# Armco Park in Warren County is now a pay lake



## Jake_Blues

Armco Park in Warren County 

Just a heads up to anyone that may be going out to Armco Park, it is now a pay lake. As of April 1 2010 it cost $5.00 for a fishing pass for the day. Prior to that all you needed was a valid fishing license.

There is $7.00 fee to put your boat in and here is the strange one. You can paddle around the lake in a canoe or kayak (after you pay the $7.00) however you are not allowed to fish from the kayak or canoe. I asked why and was told that is just the rule. No wading or float tube either. 

If you are going to go there I would call first since it seems that these are new rules and perhaps will change. You can rent a boat with or with out a trolling motor.

This was the first time for me at this lake and I decided to try and fish from the bank I was able to make my way through the brush but I figure in a few weeks you will be limited to only certain areas.
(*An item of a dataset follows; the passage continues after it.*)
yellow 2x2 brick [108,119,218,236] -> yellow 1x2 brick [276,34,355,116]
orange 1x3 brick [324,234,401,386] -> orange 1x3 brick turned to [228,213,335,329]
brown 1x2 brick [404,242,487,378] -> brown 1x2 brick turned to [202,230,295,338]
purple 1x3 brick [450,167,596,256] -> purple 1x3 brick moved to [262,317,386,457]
The water temperature was 48 degrees on Friday all I caught was a 6 inch bass.

Since I cannot fish from my kayak I doubt that I will return to this lake.


----------



## Snakecharmer

Not that it matters to me , but if you rent their boat can you fish from it or if you launch your own boat other than a canoe or kayak can you fish from those?


----------



## Jake_Blues

You can rent their boats with or with out a trolling motor or use your own boat and fish out of them. Actually the spots by the golf course can only be reached by a boat. There were about 10-15 boats on the lake all fishing on Friday.


----------



## Ol'Bassman

Here are the rates:

_Bank Fishing_:

Adults (16-54) $5/Day Seniors(55+)/Military $3/Day Juniors (5-15) $2/Day

_Fish and Launch_:

Adults $12/Day Seniors $7/Day

_Boat Rental Rates_:

John Boat w/Motor (Trolling w/Battery) $10/hr. $15/3 hrs. $20/6 hrs.
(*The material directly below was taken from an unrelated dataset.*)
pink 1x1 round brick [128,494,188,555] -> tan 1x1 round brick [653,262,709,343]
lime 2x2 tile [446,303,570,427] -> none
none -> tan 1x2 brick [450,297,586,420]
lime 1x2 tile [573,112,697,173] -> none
John Boat/Canoe/Kayak $5/hr. $9/3 hrs. $13/6 hrs.

2 Seat Pedal Boat $6/.5 hr. $13/hr. (Limited Availability)

4 Seat Pedal Boat $9/ .5 hr. $13/hr. 

Battery Only (if available) $9/ hr. $13/3 hrs.


FISHING RULES: Bass and all other fish not listed below must be released back into the lake if caught. A Daily, Weekly or Seasonal Fishing Pass is required to fish in the park. Fishing is catch-and-release except for the following:

Crappie: 8" or larger, 15/day
Walleye: 16" or larger, 4/day
Channel Catfish: Any size, 1/day
Flathead Catfish: Under 18", 1/day
Grass Carp: Under 18", 6/day


----------



## KayaKarl

Actually you can kayak fish. It doesn't matter if you have a bass boat or kayak, if you pay the fish and launch pass for $12 for adult and $7 for senior you can fish from your kayak. I think someone may have gotten the wrong information one day.


----------